▸ **EXERCISE REQUIREMENTS**:
Answer these questions using the Umberto Eco text.
1. What kind of writer was Roland Barthes, and what did he yearn to do?
2. How many copies did The Name of the Rose sell?
3. Which two television programs does Eco watch after dinner?

▸ **EXERCISE TEXT**:
----

What made Roiand Barthes frustrated? What did he want to do?
Answer:
Eco s friend Roland Barthes was an essayist. He was not satisfied fully with his scholarly essays. He yearned to do some creative writing. He remained frustrated that he was as essayist and not novelist. But, unfortunately he died before he could do so.

Question 18.
How did Umberto Eco become spectacularly famous?
Answer:
Umberto Eco had earned a good reputation in the field of semiotics or the study of signs. His scholarly works were staggeringly large and wide ranging. But his spectacular fame came to him with his novel The Name of the Rose which stormed the world and sold more than 10 million copies.

Question 19.
What sort of TV programmes does Eco watch after dinner and why?
Answer:
After dinner, Eco watches light television programmes like Miami Vice and Emergency Room. These programmes do not tax his mind and he feels relaxed after a hard, day’s work. But he cannot watch such programmes the whole day.

Question 20.
Bring out Umberto Eco’s humility and modesty as evident in the chapter.
Answer:
Umberto Eco takes success in his stride and talks about his achievements in all modesty. He very humbly gives credit to the people’s capability of appreciating difficult reading experiences. Regarding doing so many things, he tells that it a fallicious impression, but at the end of the day, he is doing the same thing.

The Interview Long Questions and Answers

Question 1.
The Interview as a communication genre is here to stay. Discuss with reference to the interview with Umberto Eco.

----

▸ **LISTED ENTRIES**:
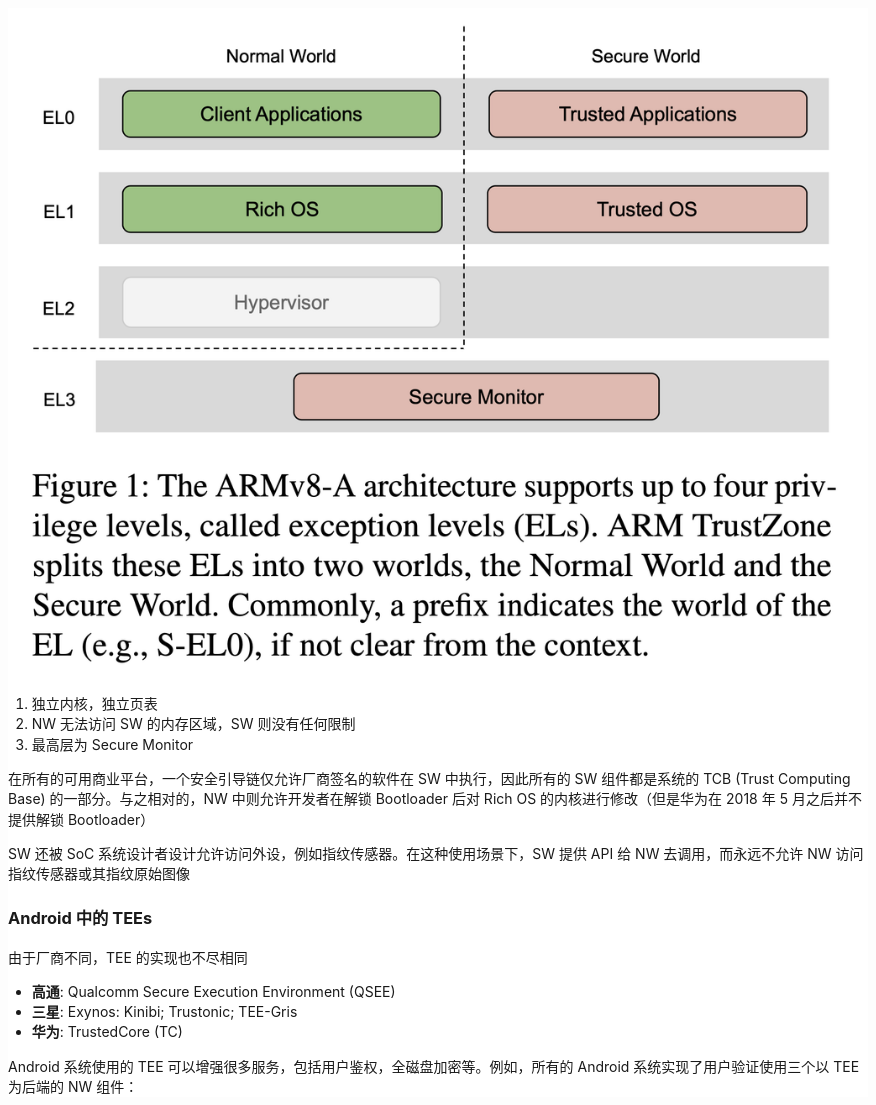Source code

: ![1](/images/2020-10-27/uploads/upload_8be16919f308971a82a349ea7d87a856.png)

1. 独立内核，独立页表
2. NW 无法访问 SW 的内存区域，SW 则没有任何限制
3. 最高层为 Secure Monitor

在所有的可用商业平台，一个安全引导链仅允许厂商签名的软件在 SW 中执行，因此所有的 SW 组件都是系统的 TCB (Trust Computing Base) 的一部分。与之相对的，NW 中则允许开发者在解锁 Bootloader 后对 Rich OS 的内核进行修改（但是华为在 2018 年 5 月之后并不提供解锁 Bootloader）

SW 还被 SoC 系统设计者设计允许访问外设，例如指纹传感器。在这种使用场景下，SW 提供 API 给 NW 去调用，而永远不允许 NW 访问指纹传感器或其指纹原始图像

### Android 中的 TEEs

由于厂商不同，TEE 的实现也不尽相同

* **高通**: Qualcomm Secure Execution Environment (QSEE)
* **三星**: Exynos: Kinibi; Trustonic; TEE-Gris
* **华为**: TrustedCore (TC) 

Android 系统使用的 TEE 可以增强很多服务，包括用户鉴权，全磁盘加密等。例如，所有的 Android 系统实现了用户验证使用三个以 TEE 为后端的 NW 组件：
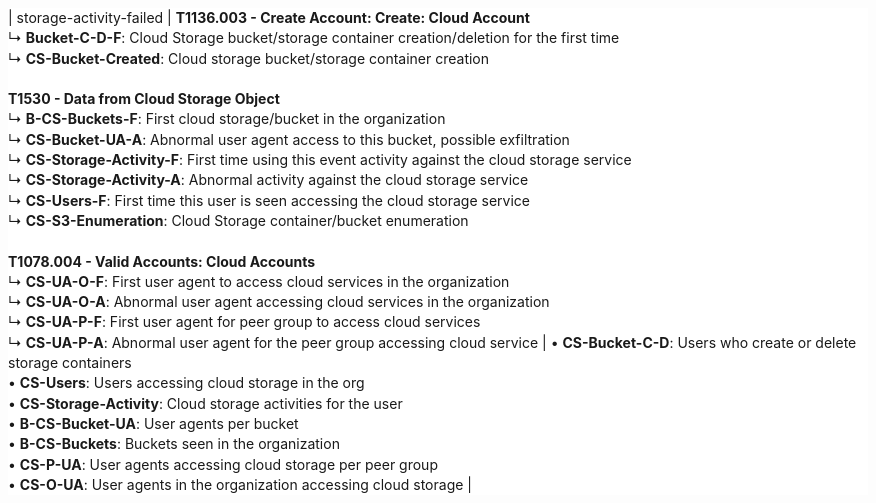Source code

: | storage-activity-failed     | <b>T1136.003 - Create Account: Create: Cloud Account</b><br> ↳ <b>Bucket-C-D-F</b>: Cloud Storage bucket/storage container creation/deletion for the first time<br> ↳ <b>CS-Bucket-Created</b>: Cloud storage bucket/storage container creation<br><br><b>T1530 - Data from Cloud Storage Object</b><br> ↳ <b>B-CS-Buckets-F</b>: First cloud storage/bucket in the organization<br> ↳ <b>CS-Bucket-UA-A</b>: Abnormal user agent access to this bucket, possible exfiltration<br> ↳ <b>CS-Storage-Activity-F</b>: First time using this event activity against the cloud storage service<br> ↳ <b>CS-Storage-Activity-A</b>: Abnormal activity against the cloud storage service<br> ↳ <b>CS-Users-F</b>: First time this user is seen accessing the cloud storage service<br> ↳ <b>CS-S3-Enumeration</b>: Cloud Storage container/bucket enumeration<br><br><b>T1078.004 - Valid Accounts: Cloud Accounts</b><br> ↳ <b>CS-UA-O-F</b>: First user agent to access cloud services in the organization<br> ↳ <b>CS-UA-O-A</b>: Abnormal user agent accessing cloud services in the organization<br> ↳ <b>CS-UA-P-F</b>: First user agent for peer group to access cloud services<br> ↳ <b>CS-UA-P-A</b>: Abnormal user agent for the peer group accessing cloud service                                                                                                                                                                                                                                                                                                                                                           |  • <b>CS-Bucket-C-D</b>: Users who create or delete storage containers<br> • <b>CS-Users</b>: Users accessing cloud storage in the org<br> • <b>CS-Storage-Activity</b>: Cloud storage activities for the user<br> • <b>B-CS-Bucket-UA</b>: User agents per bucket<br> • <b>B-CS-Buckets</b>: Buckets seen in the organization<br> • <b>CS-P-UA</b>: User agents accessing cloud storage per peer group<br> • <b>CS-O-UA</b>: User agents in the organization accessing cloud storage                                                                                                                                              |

----

▸ **RESULT FOR THIS EXERCISE**:
1. He was an essayist who yearned to do creative writing.
2. More than 10 million copies.
3. Miami Vice and Emergency Room.